### Data:
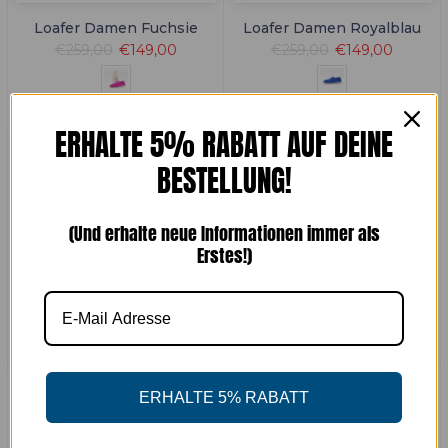
Loafer Damen Fuchsie
Loafer Damen Royalblau
€259,00
€149,00
€259,00
€149,00
ERHALTE 5% RABATT AUF DEINE
BESTELLUNG!
(Und erhalte neue Informationen immer als
Erstes!)
Sportschuh Schwarz | Echt
Sportschuh Blau | Echt
ERHALTE 5% RABATT
Strauß / Echt Python Leder
Strauß / Echt Python Leder
€549,00
€549,00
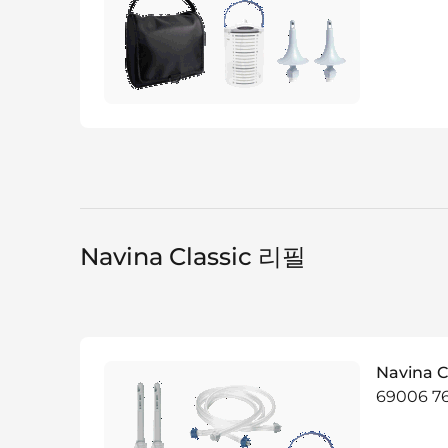
Navina Classic 리필
Navina C
69006 7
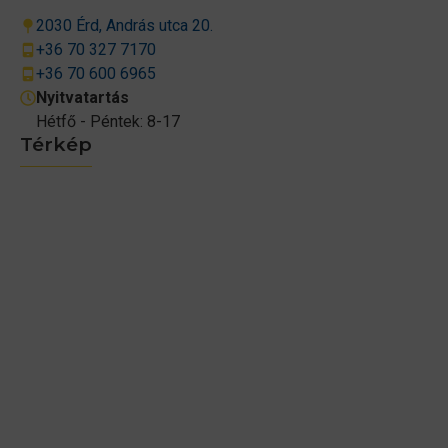
2030 Érd, András utca 20.
+36 70 327 7170
+36 70 600 6965
Nyitvatartás
Hétfő - Péntek: 8-17
Térkép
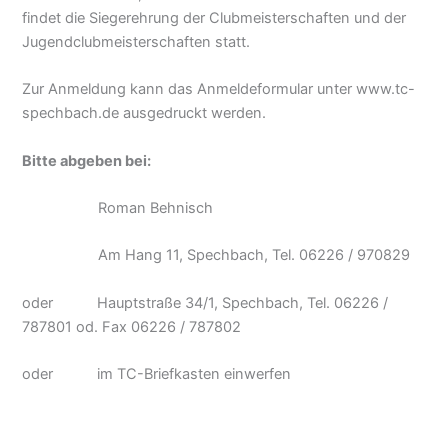
findet die Siegerehrung der Clubmeisterschaften und der
Jugendclubmeisterschaften statt.
Zur Anmeldung kann das Anmeldeformular unter www.tc-
spechbach.de ausgedruckt werden.
Bitte abgeben bei:
Roman Behnisch
Am Hang 11, Spechbach, Tel. 06226 / 970829
oder Hauptstraße 34/1, Spechbach, Tel. 06226 /
787801 od. Fax 06226 / 787802
oder im TC-Briefkasten einwerfen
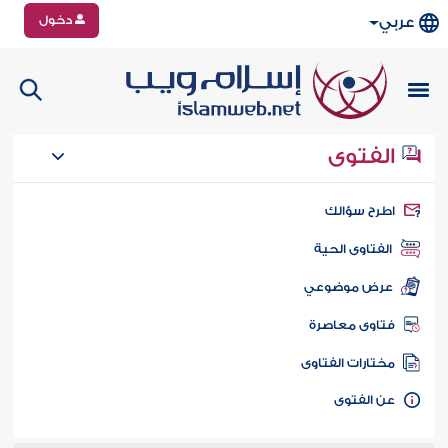
دخول
عربي
الفتوى
طرح سؤالك
الفتاوى الحية
عرض موضوعي
تاوى معاصرة
ختارات الفتاوى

### Written task:
Print only the lines running from the line that contains "70 327 7170" to the final line of the listing, both included. Omit every picture.

### Task response:
+36 70 327 7170
+36 70 600 6965
Nyitvatartás
Hétfő - Péntek: 8-17
Térkép
findet die Siegerehrung der Clubmeisterschaften und der
Jugendclubmeisterschaften statt.
Zur Anmeldung kann das Anmeldeformular unter www.tc-
spechbach.de ausgedruckt werden.
Bitte abgeben bei:
Roman Behnisch
Am Hang 11, Spechbach, Tel. 06226 / 970829
oder Hauptstraße 34/1, Spechbach, Tel. 06226 /
787801 od. Fax 06226 / 787802
oder im TC-Briefkasten einwerfen
دخول
عربي
الفتوى
طرح سؤالك
الفتاوى الحية
عرض موضوعي
تاوى معاصرة
ختارات الفتاوى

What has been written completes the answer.